Lucene Wildcard Search taking too much time

Hi Team,

Lucene Wildcard Search is taking around 1 minute to give the results.

Number of hits : 13000
Lucene Version : 5.5.2

Kindly let me know the problem or at least few suggestions.

Please find the attached log

at com.apache.lucene.store.DataInput.readVInt(DataInput.java:109)
at com.apache.lucene.index.TermBuffer.read(TermBuffer.java:87)
at com.apache.lucene.index.SegmentTermEnum.next(SegmentTermEnum.java:134)
at com.apache.lucene.search.FilteredTermEnum.next(FilteredTermEnum.java:78)
at com.apache.lucene.search.FilteredTermEnum.setEnum(FilteredTermEnum.java:57)
at com.apache.lucene.search.WildcardTermEnum.(WildcardTermEnum.java:65)
at com.apache.lucene.search.WildcardQuery.getEnum(WildcardQuery.java:59)
at com.apache.lucene.search.MultiTermQueryWrapperFilter.getDocIdSet(MultiTermQueryWrapperFilter.java:107)
at com.apache.lucene.search.ConstantScoreQuery$ConstantWeight.scorer(ConstantScoreQuery.java:139)
at com.apache.lucene.search.BooleanQuery$BooleanWeight.scorer(BooleanQuery.java:298)
at com.apache.lucene.search.IndexSearcher.search(IndexSearcher.java:578)
at com.apache.lucene.search.IndexSearcher.search(IndexSearcher.java:383)

Thanks in advance.

Regards,
Sampath.

I think you will need to provide some additional information in order for anyone to be able to answer.

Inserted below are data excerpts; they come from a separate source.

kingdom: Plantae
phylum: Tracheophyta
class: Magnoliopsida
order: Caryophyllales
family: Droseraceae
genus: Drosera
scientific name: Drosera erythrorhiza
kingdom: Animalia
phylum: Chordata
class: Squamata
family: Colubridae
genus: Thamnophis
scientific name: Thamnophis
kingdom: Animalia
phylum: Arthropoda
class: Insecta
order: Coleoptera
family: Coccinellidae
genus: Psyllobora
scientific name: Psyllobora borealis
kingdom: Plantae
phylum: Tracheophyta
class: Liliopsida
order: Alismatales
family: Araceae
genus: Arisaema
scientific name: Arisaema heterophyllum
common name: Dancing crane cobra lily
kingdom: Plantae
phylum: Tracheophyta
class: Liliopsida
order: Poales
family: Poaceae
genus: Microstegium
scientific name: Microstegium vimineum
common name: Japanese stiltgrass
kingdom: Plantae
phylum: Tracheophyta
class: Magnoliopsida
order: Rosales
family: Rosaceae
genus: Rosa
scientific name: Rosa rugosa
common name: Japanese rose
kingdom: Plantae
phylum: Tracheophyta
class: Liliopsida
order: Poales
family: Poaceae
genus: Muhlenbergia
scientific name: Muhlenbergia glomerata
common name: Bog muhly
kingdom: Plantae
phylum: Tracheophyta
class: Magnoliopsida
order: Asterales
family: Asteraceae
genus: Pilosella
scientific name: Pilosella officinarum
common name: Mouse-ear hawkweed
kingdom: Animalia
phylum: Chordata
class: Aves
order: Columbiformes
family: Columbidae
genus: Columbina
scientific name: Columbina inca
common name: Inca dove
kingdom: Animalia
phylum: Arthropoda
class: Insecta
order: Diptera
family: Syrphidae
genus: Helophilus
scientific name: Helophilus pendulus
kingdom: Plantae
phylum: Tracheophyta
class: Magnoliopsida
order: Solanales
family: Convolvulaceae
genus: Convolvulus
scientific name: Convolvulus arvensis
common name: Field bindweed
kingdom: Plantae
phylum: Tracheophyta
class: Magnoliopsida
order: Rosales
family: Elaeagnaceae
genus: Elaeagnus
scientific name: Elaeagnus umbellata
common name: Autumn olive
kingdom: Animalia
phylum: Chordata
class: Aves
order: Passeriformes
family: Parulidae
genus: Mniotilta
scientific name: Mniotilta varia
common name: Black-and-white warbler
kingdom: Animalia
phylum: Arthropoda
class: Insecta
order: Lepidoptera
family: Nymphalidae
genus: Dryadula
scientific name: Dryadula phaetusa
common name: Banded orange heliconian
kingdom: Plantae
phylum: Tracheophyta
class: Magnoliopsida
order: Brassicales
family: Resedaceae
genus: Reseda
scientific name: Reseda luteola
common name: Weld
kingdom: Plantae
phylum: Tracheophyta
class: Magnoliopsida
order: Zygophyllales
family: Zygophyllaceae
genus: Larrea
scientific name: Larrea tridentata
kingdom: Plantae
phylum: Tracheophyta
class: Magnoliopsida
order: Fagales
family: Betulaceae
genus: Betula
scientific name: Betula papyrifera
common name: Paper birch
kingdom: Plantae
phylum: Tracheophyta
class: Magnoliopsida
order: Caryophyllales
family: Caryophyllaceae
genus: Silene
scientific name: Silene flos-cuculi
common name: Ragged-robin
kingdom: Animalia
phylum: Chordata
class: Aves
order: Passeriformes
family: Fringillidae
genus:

  • What version of Elasticsearch are you on?
  • What is the specification of the cluster in terms of node count, CPUs, RAM and storage?
  • How much data are you querying? How many shards do you have?
  • What does the query you are running look like?

And also: don't use wildcards as written here: Wildcard Query | Elasticsearch Guide [5.2] | Elastic

Note that this query can be slow, as it needs to iterate over many terms.

2 Likes

Hi Christian,

please find the below information,

Lucene Version: 5.5.2 (Not an Elastic Search)
No of nodes: 4 (Clustered Environment)
Search String : Comcast* AND insattach:false AND pyClassGroup:WB-TO-TOPSRF-Work* AND NOT insexternal:true

Regards,
Sampath.

As David pointed out, wildcard queries can be slow. See if you can index and query your data in a way that avoids wildcard queries.

This topic was automatically closed 28 days after the last reply. New replies are no longer allowed.